- Theatrical release poster
- Directed by: Devaraj Bharani Dharan
- Written by: Devaraj Bharani Dharan
- Produced by: Naresh Babu Panchumarthi;
- Starring: Anandhi; Varalaxmi Sarathkumar;
- Cinematography: Bharani K Dharan
- Edited by: Samjith Mohammed
- Music by: A. H. Kaashif
- Production company: First Copy Movies
- Release date: 7 March 2025;
- Running time: 122 minutes
- Country: India
- Language: Telugu

= Shivangi Lioness =

2025 Indian film by Devaraj Bharani Dharan

Shivangi Lioness is a 2025 Indian Telugu-language drama thriller film written and directed by Devaraj Bharani Dharan. The film features Anandhi, Varalaxmi Sarathkumar and John Vijay in lead roles.

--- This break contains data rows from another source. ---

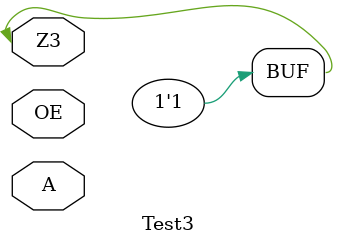
<source format=v>
module Test3(input OE, input A, inout Z3);
   assign Z3 = (OE) ? A : 1'bz;
   assign Z3 = 1'b1;
endmodule
</source>
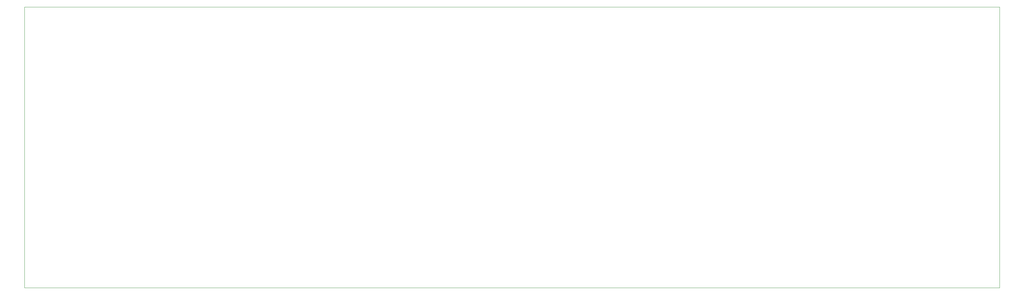
<source format=gbr>
G04 #@! TF.GenerationSoftware,KiCad,Pcbnew,(5.1.5)-3*
G04 #@! TF.CreationDate,2020-12-11T17:42:01+02:00*
G04 #@! TF.ProjectId,Led_matrica,4c65645f-6d61-4747-9269-63612e6b6963,rev?*
G04 #@! TF.SameCoordinates,Original*
G04 #@! TF.FileFunction,Profile,NP*
%FSLAX46Y46*%
G04 Gerber Fmt 4.6, Leading zero omitted, Abs format (unit mm)*
G04 Created by KiCad (PCBNEW (5.1.5)-3) date 2020-12-11 17:42:01*
%MOMM*%
%LPD*%
G04 APERTURE LIST*
%ADD10C,0.100000*%
G04 APERTURE END LIST*
D10*
X265000000Y-15000000D02*
X265000000Y-90000000D01*
X5000000Y-15000000D02*
X265000000Y-15000000D01*
X5000000Y-90000000D02*
X5000000Y-15000000D01*
X265000000Y-90000000D02*
X5000000Y-90000000D01*
M02*

</source>
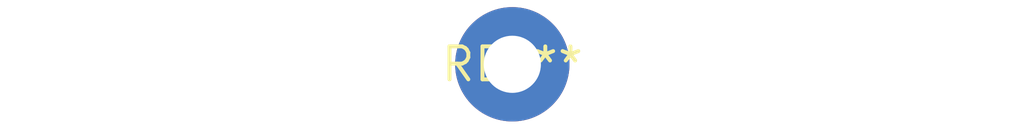
<source format=kicad_pcb>
(kicad_pcb (version 20240108) (generator pcbnew)

  (general
    (thickness 1.6)
  )

  (paper "A4")
  (layers
    (0 "F.Cu" signal)
    (31 "B.Cu" signal)
    (32 "B.Adhes" user "B.Adhesive")
    (33 "F.Adhes" user "F.Adhesive")
    (34 "B.Paste" user)
    (35 "F.Paste" user)
    (36 "B.SilkS" user "B.Silkscreen")
    (37 "F.SilkS" user "F.Silkscreen")
    (38 "B.Mask" user)
    (39 "F.Mask" user)
    (40 "Dwgs.User" user "User.Drawings")
    (41 "Cmts.User" user "User.Comments")
    (42 "Eco1.User" user "User.Eco1")
    (43 "Eco2.User" user "User.Eco2")
    (44 "Edge.Cuts" user)
    (45 "Margin" user)
    (46 "B.CrtYd" user "B.Courtyard")
    (47 "F.CrtYd" user "F.Courtyard")
    (48 "B.Fab" user)
    (49 "F.Fab" user)
    (50 "User.1" user)
    (51 "User.2" user)
    (52 "User.3" user)
    (53 "User.4" user)
    (54 "User.5" user)
    (55 "User.6" user)
    (56 "User.7" user)
    (57 "User.8" user)
    (58 "User.9" user)
  )

  (setup
    (pad_to_mask_clearance 0)
    (pcbplotparams
      (layerselection 0x00010fc_ffffffff)
      (plot_on_all_layers_selection 0x0000000_00000000)
      (disableapertmacros false)
      (usegerberextensions false)
      (usegerberattributes false)
      (usegerberadvancedattributes false)
      (creategerberjobfile false)
      (dashed_line_dash_ratio 12.000000)
      (dashed_line_gap_ratio 3.000000)
      (svgprecision 4)
      (plotframeref false)
      (viasonmask false)
      (mode 1)
      (useauxorigin false)
      (hpglpennumber 1)
      (hpglpenspeed 20)
      (hpglpendiameter 15.000000)
      (dxfpolygonmode false)
      (dxfimperialunits false)
      (dxfusepcbnewfont false)
      (psnegative false)
      (psa4output false)
      (plotreference false)
      (plotvalue false)
      (plotinvisibletext false)
      (sketchpadsonfab false)
      (subtractmaskfromsilk false)
      (outputformat 1)
      (mirror false)
      (drillshape 1)
      (scaleselection 1)
      (outputdirectory "")
    )
  )

  (net 0 "")

  (footprint "MountingHole_2.2mm_M2_Pad_TopBottom" (layer "F.Cu") (at 0 0))

)

</source>
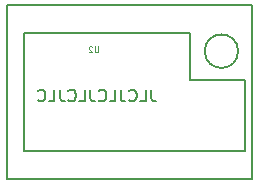
<source format=gbr>
%TF.GenerationSoftware,KiCad,Pcbnew,5.1.8-db9833491~87~ubuntu20.04.1*%
%TF.CreationDate,2020-11-23T16:47:10+01:00*%
%TF.ProjectId,rosalyn-sat,726f7361-6c79-46e2-9d73-61742e6b6963,v1.0*%
%TF.SameCoordinates,Original*%
%TF.FileFunction,Legend,Bot*%
%TF.FilePolarity,Positive*%
%FSLAX46Y46*%
G04 Gerber Fmt 4.6, Leading zero omitted, Abs format (unit mm)*
G04 Created by KiCad (PCBNEW 5.1.8-db9833491~87~ubuntu20.04.1) date 2020-11-23 16:47:10*
%MOMM*%
%LPD*%
G01*
G04 APERTURE LIST*
%ADD10C,0.150000*%
%ADD11C,0.125000*%
G04 APERTURE END LIST*
D10*
X152449047Y-99952380D02*
X152449047Y-100666666D01*
X152496666Y-100809523D01*
X152591904Y-100904761D01*
X152734761Y-100952380D01*
X152830000Y-100952380D01*
X151496666Y-100952380D02*
X151972857Y-100952380D01*
X151972857Y-99952380D01*
X150591904Y-100857142D02*
X150639523Y-100904761D01*
X150782380Y-100952380D01*
X150877619Y-100952380D01*
X151020476Y-100904761D01*
X151115714Y-100809523D01*
X151163333Y-100714285D01*
X151210952Y-100523809D01*
X151210952Y-100380952D01*
X151163333Y-100190476D01*
X151115714Y-100095238D01*
X151020476Y-100000000D01*
X150877619Y-99952380D01*
X150782380Y-99952380D01*
X150639523Y-100000000D01*
X150591904Y-100047619D01*
X149877619Y-99952380D02*
X149877619Y-100666666D01*
X149925238Y-100809523D01*
X150020476Y-100904761D01*
X150163333Y-100952380D01*
X150258571Y-100952380D01*
X148925238Y-100952380D02*
X149401428Y-100952380D01*
X149401428Y-99952380D01*
X148020476Y-100857142D02*
X148068095Y-100904761D01*
X148210952Y-100952380D01*
X148306190Y-100952380D01*
X148449047Y-100904761D01*
X148544285Y-100809523D01*
X148591904Y-100714285D01*
X148639523Y-100523809D01*
X148639523Y-100380952D01*
X148591904Y-100190476D01*
X148544285Y-100095238D01*
X148449047Y-100000000D01*
X148306190Y-99952380D01*
X148210952Y-99952380D01*
X148068095Y-100000000D01*
X148020476Y-100047619D01*
X147306190Y-99952380D02*
X147306190Y-100666666D01*
X147353809Y-100809523D01*
X147449047Y-100904761D01*
X147591904Y-100952380D01*
X147687142Y-100952380D01*
X146353809Y-100952380D02*
X146830000Y-100952380D01*
X146830000Y-99952380D01*
X145449047Y-100857142D02*
X145496666Y-100904761D01*
X145639523Y-100952380D01*
X145734761Y-100952380D01*
X145877619Y-100904761D01*
X145972857Y-100809523D01*
X146020476Y-100714285D01*
X146068095Y-100523809D01*
X146068095Y-100380952D01*
X146020476Y-100190476D01*
X145972857Y-100095238D01*
X145877619Y-100000000D01*
X145734761Y-99952380D01*
X145639523Y-99952380D01*
X145496666Y-100000000D01*
X145449047Y-100047619D01*
X144734761Y-99952380D02*
X144734761Y-100666666D01*
X144782380Y-100809523D01*
X144877619Y-100904761D01*
X145020476Y-100952380D01*
X145115714Y-100952380D01*
X143782380Y-100952380D02*
X144258571Y-100952380D01*
X144258571Y-99952380D01*
X142877619Y-100857142D02*
X142925238Y-100904761D01*
X143068095Y-100952380D01*
X143163333Y-100952380D01*
X143306190Y-100904761D01*
X143401428Y-100809523D01*
X143449047Y-100714285D01*
X143496666Y-100523809D01*
X143496666Y-100380952D01*
X143449047Y-100190476D01*
X143401428Y-100095238D01*
X143306190Y-100000000D01*
X143163333Y-99952380D01*
X143068095Y-99952380D01*
X142925238Y-100000000D01*
X142877619Y-100047619D01*
%TO.C,U2*%
X159814214Y-96700000D02*
G75*
G03*
X159814214Y-96700000I-1414214J0D01*
G01*
X155700000Y-95150000D02*
X141650000Y-95150000D01*
X155700000Y-99150000D02*
X155700000Y-95150000D01*
X160400000Y-99150000D02*
X155700000Y-99150000D01*
X160400000Y-105150000D02*
X160400000Y-99150000D01*
X141650000Y-105150000D02*
X160400000Y-105150000D01*
X141650000Y-95150000D02*
X141650000Y-105150000D01*
X140250000Y-92800000D02*
X140250000Y-107500000D01*
X160950000Y-92800000D02*
X140250000Y-92800000D01*
X160950000Y-107500000D02*
X160950000Y-92800000D01*
X140250000Y-107500000D02*
X160950000Y-107500000D01*
D11*
X147960952Y-96286190D02*
X147960952Y-96690952D01*
X147937142Y-96738571D01*
X147913333Y-96762380D01*
X147865714Y-96786190D01*
X147770476Y-96786190D01*
X147722857Y-96762380D01*
X147699047Y-96738571D01*
X147675238Y-96690952D01*
X147675238Y-96286190D01*
X147460952Y-96333809D02*
X147437142Y-96310000D01*
X147389523Y-96286190D01*
X147270476Y-96286190D01*
X147222857Y-96310000D01*
X147199047Y-96333809D01*
X147175238Y-96381428D01*
X147175238Y-96429047D01*
X147199047Y-96500476D01*
X147484761Y-96786190D01*
X147175238Y-96786190D01*
%TD*%
M02*

</source>
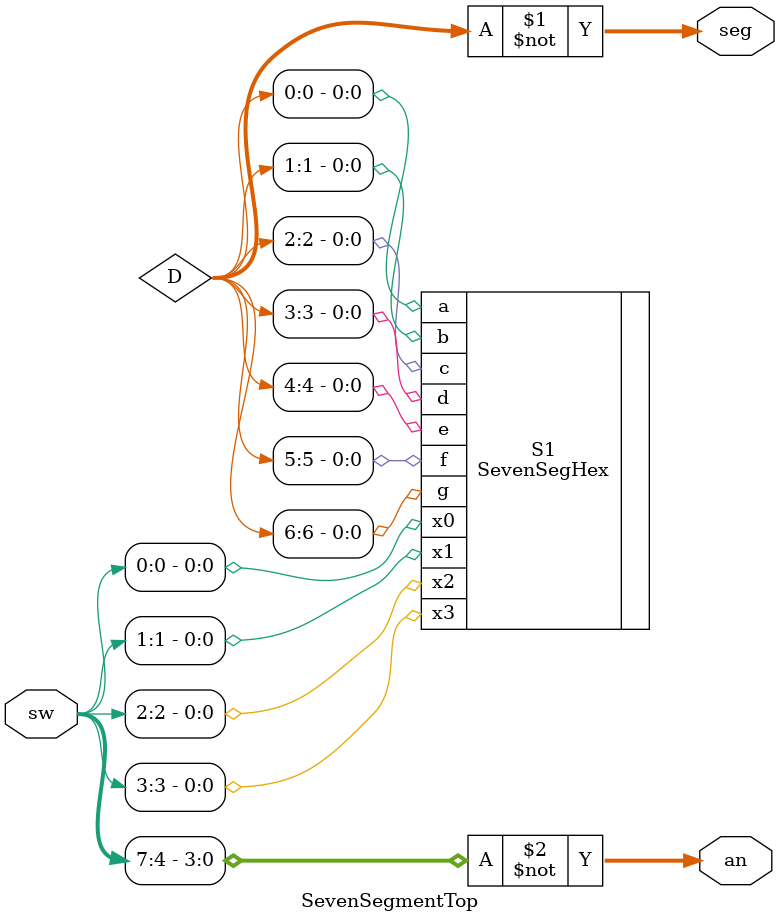
<source format=v>
module SevenSegmentTop(
    output [6:0] seg ,
    output [3:0] an ,
    input [7:0] sw
    );
    
    wire [6:0] D;
    // If using HEX as well, assign seg = ~D, and comment out NAN lines
    assign seg = ~D;
    assign an = ~sw[7:4];
    SevenSegHex S1(
    .x3(sw[3]),
    .x2(sw[2]),
    .x1(sw[1]),
    .x0(sw[0]),
    .a(D[0]),    
    .b(D[1]),
    .c(D[2]),
    .d(D[3]),
    .e(D[4]),
    .f(D[5]),
    .g(D[6])
    );
endmodule
</source>
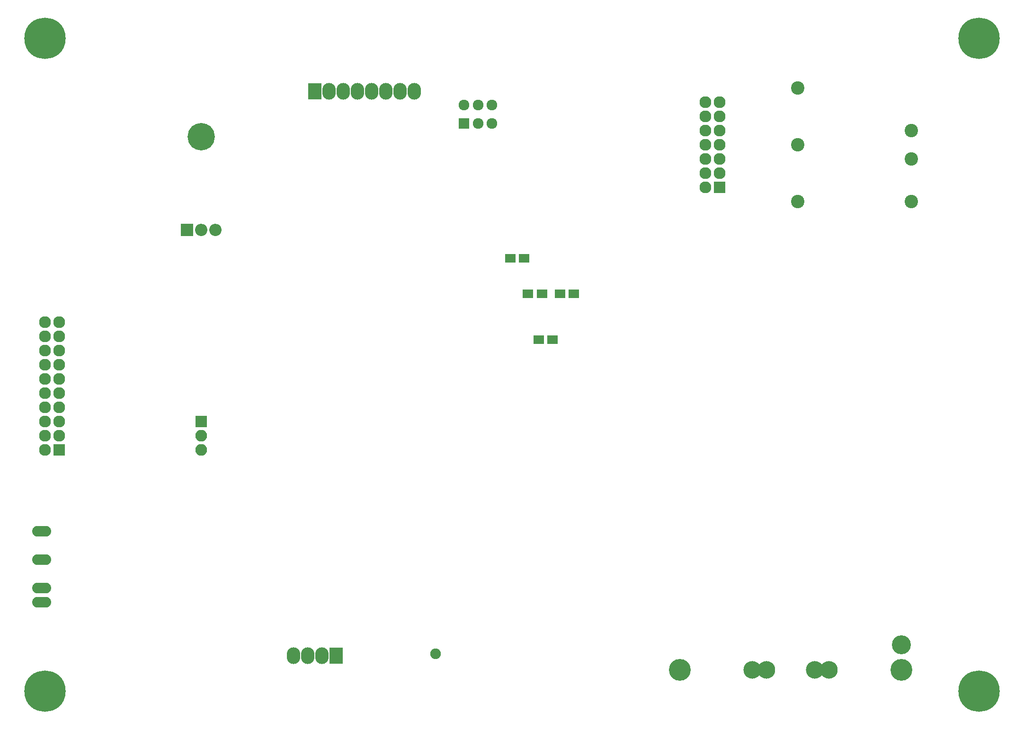
<source format=gbr>
G04 #@! TF.FileFunction,Soldermask,Bot*
%FSLAX46Y46*%
G04 Gerber Fmt 4.6, Leading zero omitted, Abs format (unit mm)*
G04 Created by KiCad (PCBNEW 4.0.2-stable) date 3/28/2017 11:01:16 AM*
%MOMM*%
G01*
G04 APERTURE LIST*
%ADD10C,0.100000*%
%ADD11O,3.400000X1.900000*%
%ADD12C,1.900000*%
%ADD13R,1.900000X1.650000*%
%ADD14C,2.400000*%
%ADD15R,1.924000X1.924000*%
%ADD16C,1.924000*%
%ADD17R,2.100000X2.100000*%
%ADD18O,2.100000X2.100000*%
%ADD19R,2.400000X3.000000*%
%ADD20O,2.400000X3.000000*%
%ADD21R,2.127200X2.127200*%
%ADD22O,2.127200X2.127200*%
%ADD23C,3.150000*%
%ADD24C,3.900000*%
%ADD25C,3.400000*%
%ADD26C,7.400000*%
%ADD27C,4.900000*%
%ADD28R,2.200000X2.200000*%
%ADD29O,2.200000X2.200000*%
G04 APERTURE END LIST*
D10*
D11*
X34925000Y-135255000D03*
X34925000Y-132715000D03*
X34925000Y-127635000D03*
X34925000Y-122555000D03*
D12*
X105410000Y-144495000D03*
D13*
X121265000Y-73660000D03*
X118765000Y-73660000D03*
D14*
X170180000Y-53340000D03*
X170180000Y-63500000D03*
X170180000Y-43180000D03*
X190500000Y-63500000D03*
X190500000Y-55880000D03*
X190500000Y-50800000D03*
D15*
X110490000Y-49530000D03*
D16*
X112990000Y-49530000D03*
X115490000Y-49530000D03*
X110490000Y-46230000D03*
X112990000Y-46230000D03*
X115490000Y-46230000D03*
D17*
X63500000Y-102870000D03*
D18*
X63500000Y-105410000D03*
X63500000Y-107950000D03*
D19*
X83820000Y-43815000D03*
D20*
X86360000Y-43815000D03*
X88900000Y-43815000D03*
X91440000Y-43815000D03*
X93980000Y-43815000D03*
X96520000Y-43815000D03*
X99060000Y-43815000D03*
X101600000Y-43815000D03*
D21*
X38100000Y-107950000D03*
D22*
X35560000Y-107950000D03*
X38100000Y-105410000D03*
X35560000Y-105410000D03*
X38100000Y-102870000D03*
X35560000Y-102870000D03*
X38100000Y-100330000D03*
X35560000Y-100330000D03*
X38100000Y-97790000D03*
X35560000Y-97790000D03*
X38100000Y-95250000D03*
X35560000Y-95250000D03*
X38100000Y-92710000D03*
X35560000Y-92710000D03*
X38100000Y-90170000D03*
X35560000Y-90170000D03*
X38100000Y-87630000D03*
X35560000Y-87630000D03*
X38100000Y-85090000D03*
X35560000Y-85090000D03*
D21*
X156210000Y-60960000D03*
D22*
X153670000Y-60960000D03*
X156210000Y-58420000D03*
X153670000Y-58420000D03*
X156210000Y-55880000D03*
X153670000Y-55880000D03*
X156210000Y-53340000D03*
X153670000Y-53340000D03*
X156210000Y-50800000D03*
X153670000Y-50800000D03*
X156210000Y-48260000D03*
X153670000Y-48260000D03*
X156210000Y-45720000D03*
X153670000Y-45720000D03*
D19*
X87630000Y-144780000D03*
D20*
X85090000Y-144780000D03*
X82550000Y-144780000D03*
X80010000Y-144780000D03*
D23*
X175770000Y-147320000D03*
X173230000Y-147320000D03*
X162050000Y-147320000D03*
X164590000Y-147320000D03*
D24*
X188720000Y-147320000D03*
X149100000Y-147320000D03*
D25*
X188720000Y-142870000D03*
D13*
X130155000Y-80010000D03*
X127655000Y-80010000D03*
X121940000Y-80010000D03*
X124440000Y-80010000D03*
X123845000Y-88265000D03*
X126345000Y-88265000D03*
D26*
X202565000Y-151130000D03*
X35560000Y-151130000D03*
X35560000Y-34290000D03*
X202565000Y-34290000D03*
D27*
X63500000Y-51920000D03*
D28*
X60960000Y-68580000D03*
D29*
X63500000Y-68580000D03*
X66040000Y-68580000D03*
M02*

</source>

The film was released theatrically on 7 March 2025.

== Plot ==
A fearless software engineer fights workplace harassment, societal blame, and a murder accusation only to uncover a dark conspiracy behind her husband's tragic death.

== Cast ==
- Anandhi as Sathyabhama
- Varalaxmi Sarathkumar as Sarika Singh
- John Vijay as Monster K
- Koya Kishore
- Srinivas Kamepalli
- Akshara Nunna as Rani, CBI Officer
- Dorababu

== Soundtrack ==

| No. | Title | Lyrics | Singer(s) | Length |
|---|---|---|---|---|
| 1. | "Seema Bidda Raa" | Srinivas Kamepalli, Devaraj Bharani Dharan | Sahithi Chaganti, Shivani, Haripriya, Lakshmi Meghana | 2:16 |

== Release and reception ==
Shivangi Lioness was released theatrically on 7 March 2025. The film was released on Aha on 18 April 2025.

The Times of India gave a rating of 3 out of 5 and praised Anandhi's performance. 10TV rated the film 2.75 out of 5 and praised the performance of Anandhi.